TASK DIRECTIONS =
The output should be the listing below, limited to the lines from the one with "vfov_deg: 53.2" through the one with "focal_mm: 10", exact and without pictures.

***

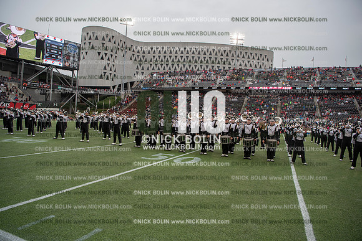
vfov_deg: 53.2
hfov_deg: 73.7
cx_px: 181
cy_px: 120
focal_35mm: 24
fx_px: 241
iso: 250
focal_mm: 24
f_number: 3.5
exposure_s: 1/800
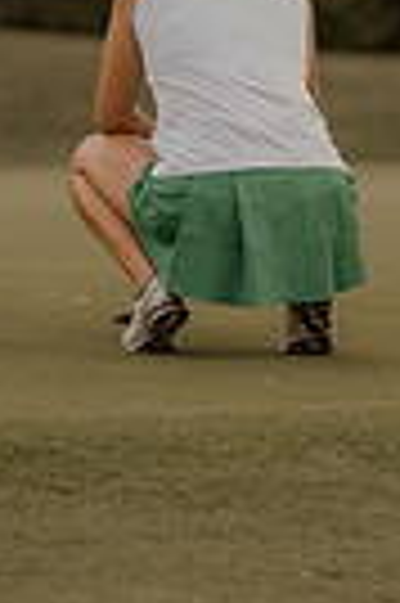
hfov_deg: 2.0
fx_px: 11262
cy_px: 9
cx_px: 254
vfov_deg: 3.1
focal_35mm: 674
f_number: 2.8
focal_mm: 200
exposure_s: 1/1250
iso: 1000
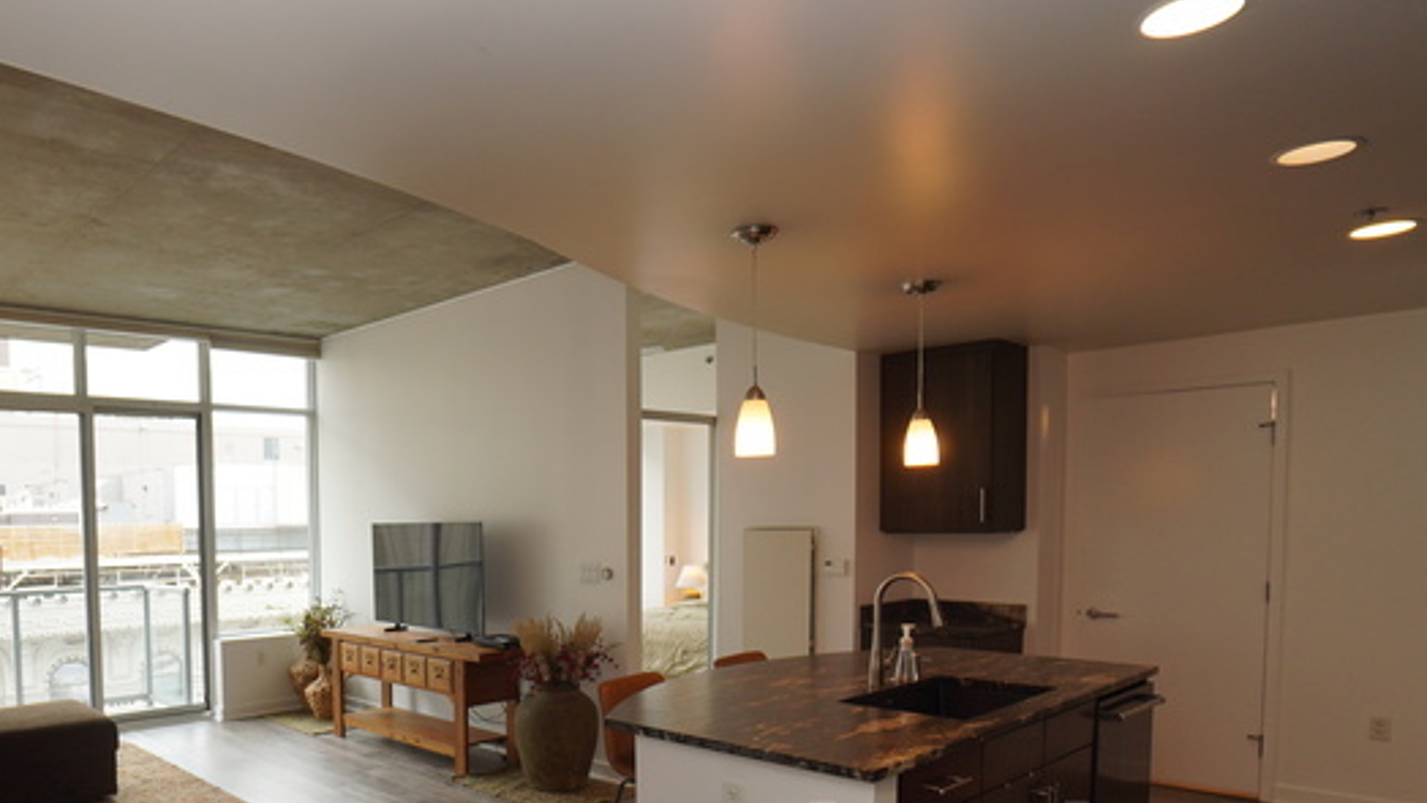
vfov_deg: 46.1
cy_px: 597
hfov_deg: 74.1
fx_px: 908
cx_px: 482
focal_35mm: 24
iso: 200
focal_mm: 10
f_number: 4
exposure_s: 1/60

***

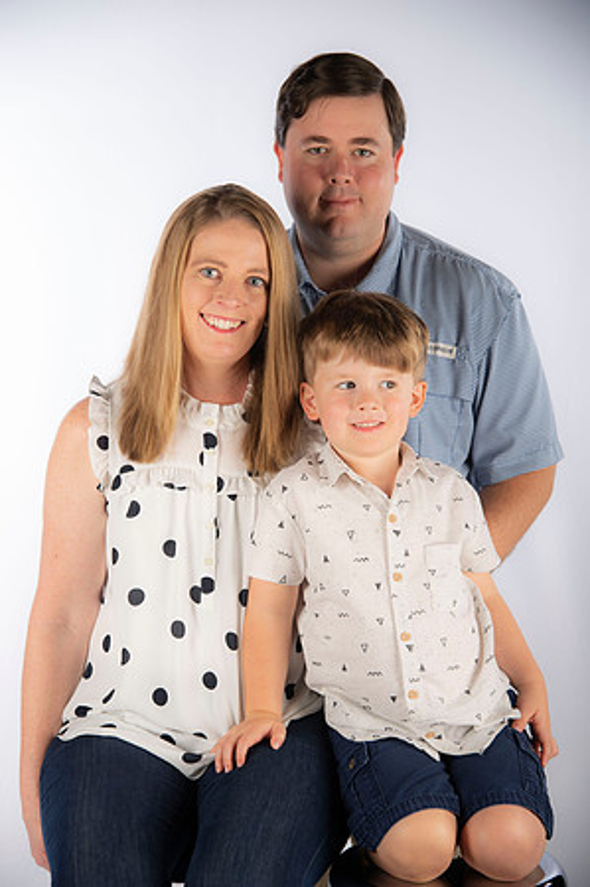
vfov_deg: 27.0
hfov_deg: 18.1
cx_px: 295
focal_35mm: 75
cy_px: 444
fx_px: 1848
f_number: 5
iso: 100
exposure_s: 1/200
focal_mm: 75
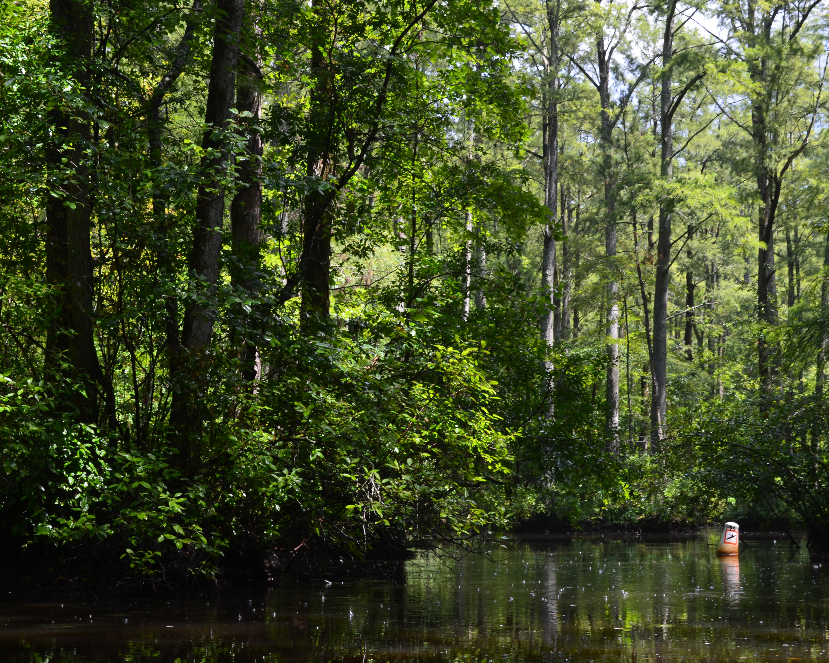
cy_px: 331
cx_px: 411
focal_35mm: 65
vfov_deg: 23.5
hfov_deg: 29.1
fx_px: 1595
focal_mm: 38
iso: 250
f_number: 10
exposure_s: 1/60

***

RESULT OF THIS TASK =
vfov_deg: 53.2
hfov_deg: 73.7
cx_px: 181
cy_px: 120
focal_35mm: 24
fx_px: 241
iso: 250
focal_mm: 24
f_number: 3.5
exposure_s: 1/800
hfov_deg: 2.0
fx_px: 11262
cy_px: 9
cx_px: 254
vfov_deg: 3.1
focal_35mm: 674
f_number: 2.8
focal_mm: 200
exposure_s: 1/1250
iso: 1000
vfov_deg: 46.1
cy_px: 597
hfov_deg: 74.1
fx_px: 908
cx_px: 482
focal_35mm: 24
iso: 200
focal_mm: 10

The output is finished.